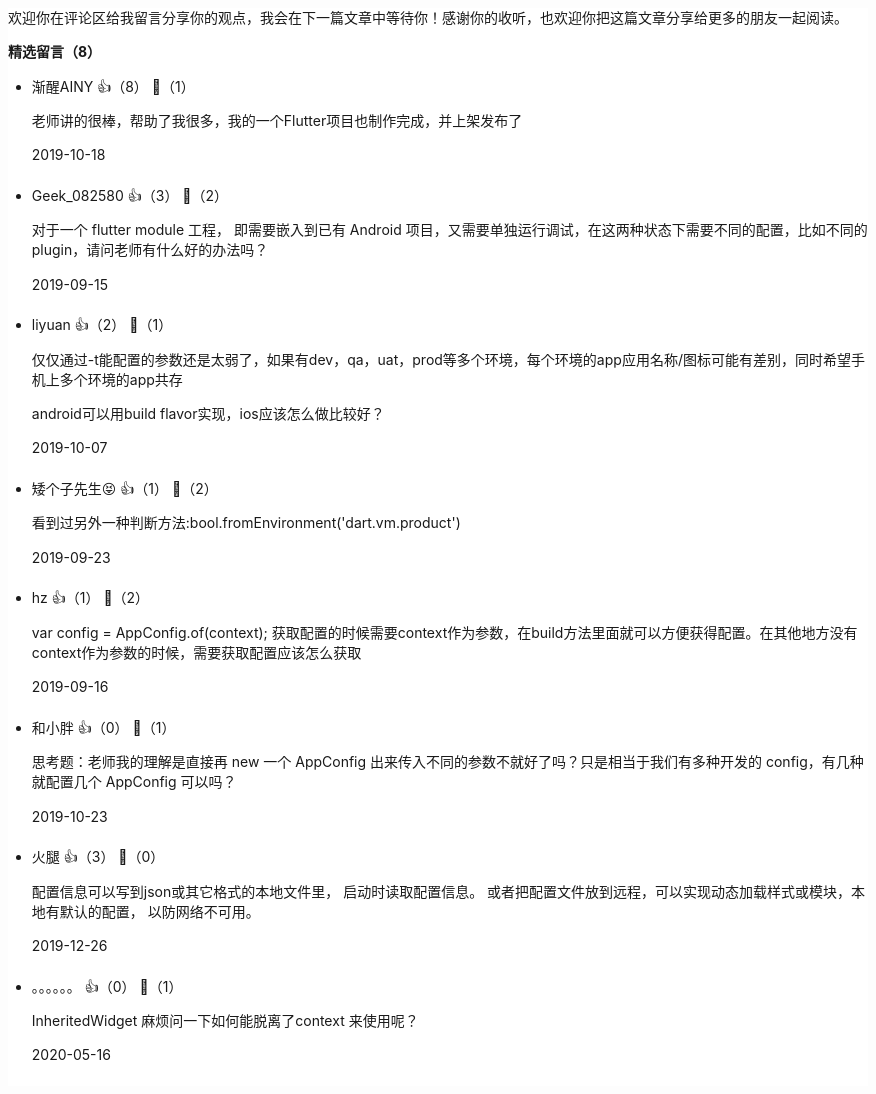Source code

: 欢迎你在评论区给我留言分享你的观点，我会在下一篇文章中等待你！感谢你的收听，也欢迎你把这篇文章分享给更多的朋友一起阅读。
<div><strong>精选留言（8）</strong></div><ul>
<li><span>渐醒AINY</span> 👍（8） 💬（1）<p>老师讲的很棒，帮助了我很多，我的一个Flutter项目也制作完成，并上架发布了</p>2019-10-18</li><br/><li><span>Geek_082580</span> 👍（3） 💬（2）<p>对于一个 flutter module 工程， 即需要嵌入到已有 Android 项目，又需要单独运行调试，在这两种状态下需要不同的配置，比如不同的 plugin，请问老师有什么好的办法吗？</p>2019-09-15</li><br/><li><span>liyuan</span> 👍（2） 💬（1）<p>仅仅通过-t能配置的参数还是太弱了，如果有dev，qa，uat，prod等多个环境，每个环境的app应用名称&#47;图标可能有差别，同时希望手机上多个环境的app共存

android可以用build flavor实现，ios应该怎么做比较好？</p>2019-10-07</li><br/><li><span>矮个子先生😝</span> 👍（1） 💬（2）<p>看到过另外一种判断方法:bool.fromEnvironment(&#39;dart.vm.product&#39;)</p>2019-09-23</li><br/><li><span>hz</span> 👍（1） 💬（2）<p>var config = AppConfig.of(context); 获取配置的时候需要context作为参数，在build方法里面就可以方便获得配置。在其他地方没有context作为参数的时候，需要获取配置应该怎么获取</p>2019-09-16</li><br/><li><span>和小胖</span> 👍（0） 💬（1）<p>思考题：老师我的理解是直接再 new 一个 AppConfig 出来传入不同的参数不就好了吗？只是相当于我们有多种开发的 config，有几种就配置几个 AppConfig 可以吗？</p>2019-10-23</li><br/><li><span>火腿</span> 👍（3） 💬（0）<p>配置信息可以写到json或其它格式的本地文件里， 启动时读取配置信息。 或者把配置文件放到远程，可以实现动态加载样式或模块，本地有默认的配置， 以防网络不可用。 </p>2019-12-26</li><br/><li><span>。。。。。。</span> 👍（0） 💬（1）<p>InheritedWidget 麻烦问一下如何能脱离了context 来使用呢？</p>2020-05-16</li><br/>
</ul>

^^^^

→ Problem statement
Arrange every line of the data above as a Markdown table with the columns "No." and "Text", numbering each line in order and omitting blank lines. Leave the pictures out of your answer.

→ Response area
| No. | Text |
|---|---|
| 1 | Source code |
| 2 | : 欢迎你在评论区给我留言分享你的观点，我会在下一篇文章中等待你！感谢你的收听，也欢迎你把这篇文章分享给更多的朋友一起阅读。 |
| 3 | <div><strong>精选留言（8）</strong></div><ul> |
| 4 | <li><span>渐醒AINY</span> 👍（8） 💬（1）<p>老师讲的很棒，帮助了我很多，我的一个Flutter项目也制作完成，并上架发布了</p>2019-10-18</li><br/><li><span>Geek_082580</span> 👍（3） 💬（2）<p>对于一个 flutter module 工程， 即需要嵌入到已有 Android 项目，又需要单独运行调试，在这两种状态下需要不同的配置，比如不同的 plugin，请问老师有什么好的办法吗？</p>2019-09-15</li><br/><li><span>liyuan</span> 👍（2） 💬（1）<p>仅仅通过-t能配置的参数还是太弱了，如果有dev，qa，uat，prod等多个环境，每个环境的app应用名称&#47;图标可能有差别，同时希望手机上多个环境的app共存 |
| 5 | android可以用build flavor实现，ios应该怎么做比较好？</p>2019-10-07</li><br/><li><span>矮个子先生😝</span> 👍（1） 💬（2）<p>看到过另外一种判断方法:bool.fromEnvironment(&#39;dart.vm.product&#39;)</p>2019-09-23</li><br/><li><span>hz</span> 👍（1） 💬（2）<p>var config = AppConfig.of(context); 获取配置的时候需要context作为参数，在build方法里面就可以方便获得配置。在其他地方没有context作为参数的时候，需要获取配置应该怎么获取</p>2019-09-16</li><br/><li><span>和小胖</span> 👍（0） 💬（1）<p>思考题：老师我的理解是直接再 new 一个 AppConfig 出来传入不同的参数不就好了吗？只是相当于我们有多种开发的 config，有几种就配置几个 AppConfig 可以吗？</p>2019-10-23</li><br/><li><span>火腿</span> 👍（3） 💬（0）<p>配置信息可以写到json或其它格式的本地文件里， 启动时读取配置信息。 或者把配置文件放到远程，可以实现动态加载样式或模块，本地有默认的配置， 以防网络不可用。 </p>2019-12-26</li><br/><li><span>。。。。。。</span> 👍（0） 💬（1）<p>InheritedWidget 麻烦问一下如何能脱离了context 来使用呢？</p>2020-05-16</li><br/> |
| 6 | </ul> |